**What to produce:** Duplicate the listing below line for line, keeping every character unchanged.
*** Opening Data for this exercise ***
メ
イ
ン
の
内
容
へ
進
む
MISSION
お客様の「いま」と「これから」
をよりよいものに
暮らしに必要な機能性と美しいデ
*** Closing Data for this exercise ***
**Answer for this exercise:**
メ
イ
ン
の
内
容
へ
進
む
MISSION
お客様の「いま」と「これから」
をよりよいものに
暮らしに必要な機能性と美しいデ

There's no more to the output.